Publication information
- Publisher: Pacific Comics
- First appearance: Skateman #1 (November 1983)
- Created by: Neal Adams

In-story information
- Alter ego: Billy Moon
- Abilities: Excellent physical abilities Experienced in hand-to-hand combat

= Skateman =

Skateman was a comic book produced by Neal Adams, and published by Pacific Comics in November 1983. It is primarily known as an industry curiosity, a widely derided comic produced by one of comics' most highly regarded and influential creators.

==Publication history==
One issue of Skateman was published, cover-dated November 1983. Its 19-page lead story was written and drawn by Neal Adams. Accompanying it were two five-page backup features: "Korlack of Futureworld" by writer and penciler Jack Arata, and inker Andy Kubert; and "Rock Warrior" by writer-artist Paul S. Power.

==Fictional character biography==
Billy Moon is a martial arts enthusiast and Vietnam veteran who has found a career in roller derby. In the wake of the murder of his best friend by biker gangs, Moon sinks into depression, only to meet a young Hispanic boy named Paco. Paco's comic-book collection inspires Moon to wrap a scarf around his face and fight crime with his roller skates.

==Critical reception==
Skateman is primarily known for its artistic failings, despite being the product of the highly regarded and influential comics creator Neal Adams. Historian Don Markstein called its protagonist "one (of) the least-acclaimed heroes of all time". The Slings & Arrows Comic Guide rhetorically asked, "What was Neal Adams thinking?"; and in January 1991, Kitchen Sink Press's World's Worst Comics Awards listed Skateman #1 as the worst comic of the previous 25 years.

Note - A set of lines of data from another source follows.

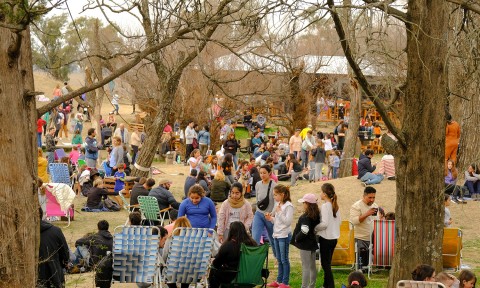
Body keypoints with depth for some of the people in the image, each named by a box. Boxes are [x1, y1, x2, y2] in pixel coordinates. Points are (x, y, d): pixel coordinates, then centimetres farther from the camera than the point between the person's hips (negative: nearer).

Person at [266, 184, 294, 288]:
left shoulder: (288, 206, -14)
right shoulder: (277, 204, 10)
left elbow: (288, 221, -21)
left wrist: (279, 211, -23)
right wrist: (270, 218, 0)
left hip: (284, 236, -8)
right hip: (276, 235, 8)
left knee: (284, 259, -1)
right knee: (279, 259, 14)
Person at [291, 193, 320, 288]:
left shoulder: (306, 216, -21)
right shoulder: (316, 215, 4)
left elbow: (304, 231, -27)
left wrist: (296, 238, -15)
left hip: (305, 244, -8)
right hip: (313, 242, 8)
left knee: (306, 267, -5)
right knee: (312, 266, 15)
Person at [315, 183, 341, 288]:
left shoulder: (325, 206, -18)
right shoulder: (335, 205, 6)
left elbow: (324, 223, -23)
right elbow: (339, 221, 12)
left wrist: (314, 228, -11)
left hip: (326, 239, -8)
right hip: (334, 237, 8)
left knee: (325, 264, -1)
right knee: (327, 263, 18)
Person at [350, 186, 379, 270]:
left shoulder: (375, 206, 14)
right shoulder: (356, 206, -8)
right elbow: (353, 221, -21)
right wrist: (366, 214, -25)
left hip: (373, 238, 7)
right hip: (361, 239, -7)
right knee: (362, 262, -7)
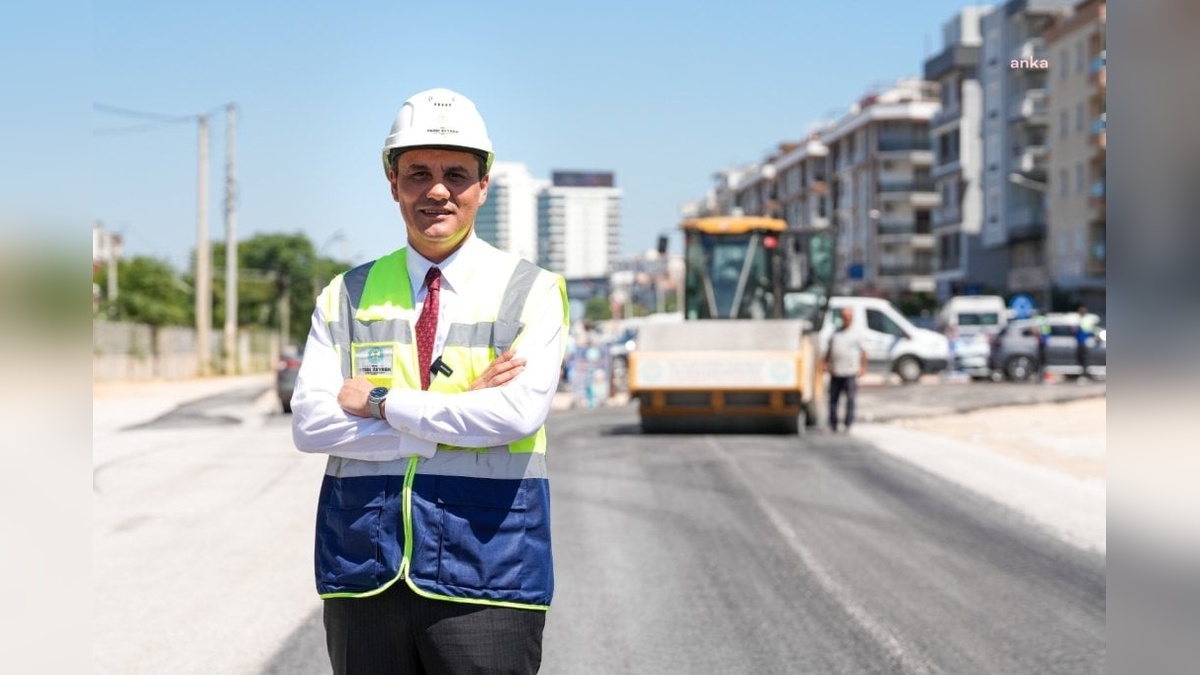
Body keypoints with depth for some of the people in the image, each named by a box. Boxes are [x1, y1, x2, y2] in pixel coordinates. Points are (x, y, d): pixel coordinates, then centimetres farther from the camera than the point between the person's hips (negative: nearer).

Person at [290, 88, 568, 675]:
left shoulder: (532, 292, 3)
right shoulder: (347, 296, 10)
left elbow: (518, 413, -14)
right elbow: (310, 423, -3)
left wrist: (380, 402, -9)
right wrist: (458, 414, -10)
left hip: (485, 577, -2)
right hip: (364, 575, 3)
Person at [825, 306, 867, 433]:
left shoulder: (857, 333, 5)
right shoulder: (835, 332, 15)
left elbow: (862, 352, 6)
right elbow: (829, 350, 21)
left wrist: (863, 367, 0)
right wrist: (826, 363, 13)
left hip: (850, 373, -4)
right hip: (836, 373, 4)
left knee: (850, 399, -6)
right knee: (833, 399, 5)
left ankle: (848, 425, -2)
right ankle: (833, 425, 13)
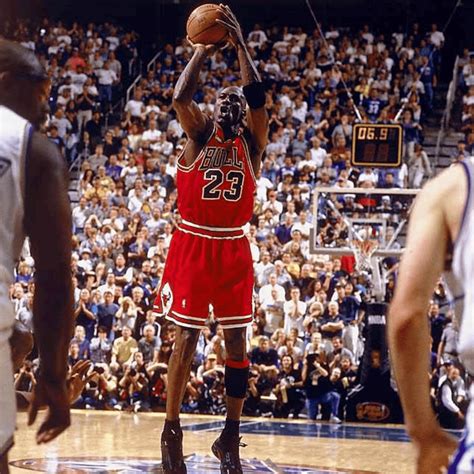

Similarly, Tom Orzechowski has stated that Skateman is "known in the industry as the World's Worst Comic Book".

Other criticism came from sources such as cartoonist Francesco Marciuliano, who stated that Skateman could have only fought crime when he wasn't "being hauled in by police for emergency psychiatric evaluations"; Heavy.com, which listed Skateman as among the "20 Worst Superheroes"; SFX, which listed Skateman's roller skates as among the "most ludicrous" weapons in comic books; the Huffington Post, which stated that a film adaptation of Skateman "should never get made"; and ComicsAlliance, which called Adams' effort "legendarily terrible".

The San Diego Reader said that Skateman made Dazzler "seem like Proust by comparison", and partially attributes the fall of Pacific Comics to "(s)everal palletloads of unsold Skateman comics".